Issue 2 features articles by well-known food writers from around the globe, including award-winning Mike Sula, food critic for the Chicago Reader, who also contributed to the inaugural issue of Dill. “Relishes” covers everything from the Thai jack-of-all-trades nam phrik—with over 15 accompanying recipes exclusively devoted to the dish—to the Maranao condiment palapa to a mint and cilantro chutney inspired by Bollywood. Each recipe, matched with an artful yet mouthwatering photograph or illustration, makes even a novice want to head to the kitchen to explore.

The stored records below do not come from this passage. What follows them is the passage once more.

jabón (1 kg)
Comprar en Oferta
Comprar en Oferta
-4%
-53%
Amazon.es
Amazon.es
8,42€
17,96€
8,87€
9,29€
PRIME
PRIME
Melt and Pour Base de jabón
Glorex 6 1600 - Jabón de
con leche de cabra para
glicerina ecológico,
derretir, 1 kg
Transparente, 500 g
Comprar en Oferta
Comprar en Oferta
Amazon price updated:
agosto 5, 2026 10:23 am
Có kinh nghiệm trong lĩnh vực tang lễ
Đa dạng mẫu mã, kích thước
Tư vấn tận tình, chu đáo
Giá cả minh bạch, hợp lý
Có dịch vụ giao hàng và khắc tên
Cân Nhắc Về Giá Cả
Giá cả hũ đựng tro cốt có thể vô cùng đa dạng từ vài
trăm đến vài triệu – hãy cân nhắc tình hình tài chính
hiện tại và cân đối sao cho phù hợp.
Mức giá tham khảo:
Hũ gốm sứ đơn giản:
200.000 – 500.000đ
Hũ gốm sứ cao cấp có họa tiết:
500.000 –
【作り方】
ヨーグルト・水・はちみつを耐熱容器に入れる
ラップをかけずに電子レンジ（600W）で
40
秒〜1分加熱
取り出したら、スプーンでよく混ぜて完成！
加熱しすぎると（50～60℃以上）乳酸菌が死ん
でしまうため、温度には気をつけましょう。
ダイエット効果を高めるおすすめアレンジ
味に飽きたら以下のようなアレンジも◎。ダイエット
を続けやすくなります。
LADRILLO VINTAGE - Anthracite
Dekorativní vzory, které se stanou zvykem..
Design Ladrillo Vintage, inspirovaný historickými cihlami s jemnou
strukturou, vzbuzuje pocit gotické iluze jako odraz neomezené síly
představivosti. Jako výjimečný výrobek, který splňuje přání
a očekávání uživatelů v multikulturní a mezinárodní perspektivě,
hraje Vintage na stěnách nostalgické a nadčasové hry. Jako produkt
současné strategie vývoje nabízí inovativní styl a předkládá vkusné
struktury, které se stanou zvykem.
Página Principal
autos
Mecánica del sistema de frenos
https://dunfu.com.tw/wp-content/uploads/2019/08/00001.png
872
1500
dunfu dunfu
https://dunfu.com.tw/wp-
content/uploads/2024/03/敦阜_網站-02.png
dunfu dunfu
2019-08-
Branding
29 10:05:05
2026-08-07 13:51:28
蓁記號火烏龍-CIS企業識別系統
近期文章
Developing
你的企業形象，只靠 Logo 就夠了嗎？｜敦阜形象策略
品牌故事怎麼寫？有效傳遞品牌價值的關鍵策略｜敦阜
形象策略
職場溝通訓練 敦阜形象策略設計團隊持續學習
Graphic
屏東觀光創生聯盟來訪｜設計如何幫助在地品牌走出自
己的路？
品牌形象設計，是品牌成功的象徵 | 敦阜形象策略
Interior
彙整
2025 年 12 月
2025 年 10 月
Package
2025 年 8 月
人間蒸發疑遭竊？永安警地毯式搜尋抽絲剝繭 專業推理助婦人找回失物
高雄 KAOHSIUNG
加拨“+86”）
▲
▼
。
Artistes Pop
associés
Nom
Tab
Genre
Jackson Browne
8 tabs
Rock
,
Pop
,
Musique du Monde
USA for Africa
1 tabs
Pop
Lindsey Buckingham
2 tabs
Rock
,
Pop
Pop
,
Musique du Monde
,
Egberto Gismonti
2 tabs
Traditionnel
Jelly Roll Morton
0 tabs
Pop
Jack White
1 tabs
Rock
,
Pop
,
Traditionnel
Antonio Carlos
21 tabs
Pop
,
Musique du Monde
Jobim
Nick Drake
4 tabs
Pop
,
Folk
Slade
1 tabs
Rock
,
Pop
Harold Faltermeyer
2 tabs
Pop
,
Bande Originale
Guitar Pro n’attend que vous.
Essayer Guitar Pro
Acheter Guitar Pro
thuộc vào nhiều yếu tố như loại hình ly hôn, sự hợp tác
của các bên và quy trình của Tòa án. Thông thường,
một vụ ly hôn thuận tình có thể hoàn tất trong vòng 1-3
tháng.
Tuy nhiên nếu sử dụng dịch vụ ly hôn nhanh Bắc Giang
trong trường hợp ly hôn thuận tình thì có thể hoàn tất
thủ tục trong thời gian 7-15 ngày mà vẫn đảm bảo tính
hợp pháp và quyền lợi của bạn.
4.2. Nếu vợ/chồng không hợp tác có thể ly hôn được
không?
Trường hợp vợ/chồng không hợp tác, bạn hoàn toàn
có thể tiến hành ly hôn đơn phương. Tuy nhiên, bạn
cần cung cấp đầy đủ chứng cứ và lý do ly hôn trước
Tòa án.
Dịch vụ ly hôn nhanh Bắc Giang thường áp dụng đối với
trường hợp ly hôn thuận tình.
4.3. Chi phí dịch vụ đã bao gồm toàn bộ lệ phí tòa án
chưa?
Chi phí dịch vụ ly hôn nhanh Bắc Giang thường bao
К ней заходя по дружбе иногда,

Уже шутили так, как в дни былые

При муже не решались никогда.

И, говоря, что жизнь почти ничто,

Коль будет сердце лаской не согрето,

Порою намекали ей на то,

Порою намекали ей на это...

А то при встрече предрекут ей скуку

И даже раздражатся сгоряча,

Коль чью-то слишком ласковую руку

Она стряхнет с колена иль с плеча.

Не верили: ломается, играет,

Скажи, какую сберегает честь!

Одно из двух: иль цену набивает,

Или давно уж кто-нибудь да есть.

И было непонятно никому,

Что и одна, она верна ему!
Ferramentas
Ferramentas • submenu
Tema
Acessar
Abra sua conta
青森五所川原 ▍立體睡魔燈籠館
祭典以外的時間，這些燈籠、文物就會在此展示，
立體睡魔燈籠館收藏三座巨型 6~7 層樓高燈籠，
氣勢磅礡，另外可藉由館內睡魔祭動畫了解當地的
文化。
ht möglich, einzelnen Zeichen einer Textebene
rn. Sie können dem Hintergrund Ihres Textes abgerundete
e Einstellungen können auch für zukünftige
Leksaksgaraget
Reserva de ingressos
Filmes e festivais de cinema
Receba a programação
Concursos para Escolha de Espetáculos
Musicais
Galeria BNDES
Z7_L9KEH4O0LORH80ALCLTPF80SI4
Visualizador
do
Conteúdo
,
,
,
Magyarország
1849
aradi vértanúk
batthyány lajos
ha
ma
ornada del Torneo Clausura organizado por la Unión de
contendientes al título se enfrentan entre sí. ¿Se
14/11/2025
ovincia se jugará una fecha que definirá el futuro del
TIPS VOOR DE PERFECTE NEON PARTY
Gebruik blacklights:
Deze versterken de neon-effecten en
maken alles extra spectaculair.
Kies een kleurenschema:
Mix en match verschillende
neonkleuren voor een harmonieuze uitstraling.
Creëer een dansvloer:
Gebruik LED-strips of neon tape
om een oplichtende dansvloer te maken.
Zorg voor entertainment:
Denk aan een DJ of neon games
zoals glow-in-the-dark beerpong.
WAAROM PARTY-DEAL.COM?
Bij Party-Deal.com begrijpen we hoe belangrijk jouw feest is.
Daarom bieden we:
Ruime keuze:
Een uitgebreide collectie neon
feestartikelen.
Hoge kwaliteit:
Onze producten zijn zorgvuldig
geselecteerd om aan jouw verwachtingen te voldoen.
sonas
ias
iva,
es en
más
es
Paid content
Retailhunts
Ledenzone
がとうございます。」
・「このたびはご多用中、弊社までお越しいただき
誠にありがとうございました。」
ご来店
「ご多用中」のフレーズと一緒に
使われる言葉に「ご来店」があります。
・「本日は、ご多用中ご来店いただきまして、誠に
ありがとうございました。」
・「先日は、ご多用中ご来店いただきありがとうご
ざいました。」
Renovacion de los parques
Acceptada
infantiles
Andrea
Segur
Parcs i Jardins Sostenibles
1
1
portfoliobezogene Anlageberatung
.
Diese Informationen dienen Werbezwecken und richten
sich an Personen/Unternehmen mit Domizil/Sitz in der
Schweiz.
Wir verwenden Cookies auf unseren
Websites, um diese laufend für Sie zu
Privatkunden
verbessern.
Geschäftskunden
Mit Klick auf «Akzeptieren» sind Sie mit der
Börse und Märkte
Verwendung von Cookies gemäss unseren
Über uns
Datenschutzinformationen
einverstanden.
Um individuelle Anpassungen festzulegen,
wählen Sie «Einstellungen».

Here, Chammavanijakul offers insight on what she’s learned, her vision, and a certain incidence of a dish falling victim to her busy lifestyle:

On print journalism

As I embarked on this journey, a lot of people gave me the warning that print journalism is dead. But I love the feel of paper between your fingers and the smell of old books. You know, I’m a millennial but I feel old-fashioned. I wanted something that was carefully curated. With print content you know that our writers are vetted and selected. Especially when you have a 130-page magazine and limited real estate, you want to be sure that you know the material that’s going into it. I wanted all of that in a tangible product—something you can hold onto forever.

On the recipes in Issue 2

All of our recipes are triple-tested by me and the staff. We had everybody come over to the kitchen in my basement.

One of the recipes in the new issue is a roasted chile-water bug relish. These Thai relishes, as strange as they may seem to people, are what the Thai people eat on a daily basis, and they love them.  It's used not so much as a source of protein but for their fragrant and floral scent.

Some of my other personal favorites from the new issue are: riandang, a spicy caramelized braised beef dish from the embattled Muslim-dominant area in the Philippines that's served over turmeric-coconut rice; nam phrik long ruea kak mu (boat relish) that's commonly found in Thailand, especially in Bangkok, but hardly ever served in Thai restaurants stateside; a Cambodian coconut and fermented fish dipping sauce that has such a unique taste and looks like most of the Thai relishes I grew up eating.

For the piece I wrote for the issue, “In the Kitchen with Sri Rao,” I actually did not know a lot about Indian food going in. I loved the creamy mint and cilantro chutney and the hot salsa, and being able to learn more about chutney and the role that it plays in Southeast Asian culture. It’s been a learning experience, which is the vision I wanted to carry out.

On managing it all

I don’t know! I’m a college student so I don’t get much time to cook. Sometimes I’ll have leftover pizza for breakfast. So it was great to get to do a lot of recipe testing when I was home for break.

I don’t have a magic formula. I like to be busy and I’ve gotten better at knowing what I’m able to manage, but it’s not always glamorous to have a lot on your plate.

On learning from Issue 1

The first issue was great, but it was still our first issue. My only experience with Adobe InDesign was from working on my high school student newspaper. Issue 1 focused on presenting content. With the second issue we wanted to make sure that every chutney, every sauce really popped. Relishes and sauces are full of color and we wanted to put a bigger emphasis on how they look. I’m very proud of the visuals for this issue.

Worst cooking experience?

One of my friends was getting her wisdom teeth removed and I wanted to make her something nice that she could eat. I’m totally the mom of my friend group. She asked me to make my jok moo, a Thai pork and rice porridge. I guess I was trying to multitask, and didn’t realize I had burnt all the rice at the bottom. I left it on the stove for her when she got back from the surgery. She couldn’t eat it.

Issue 3 of Dill comes out in June 2018.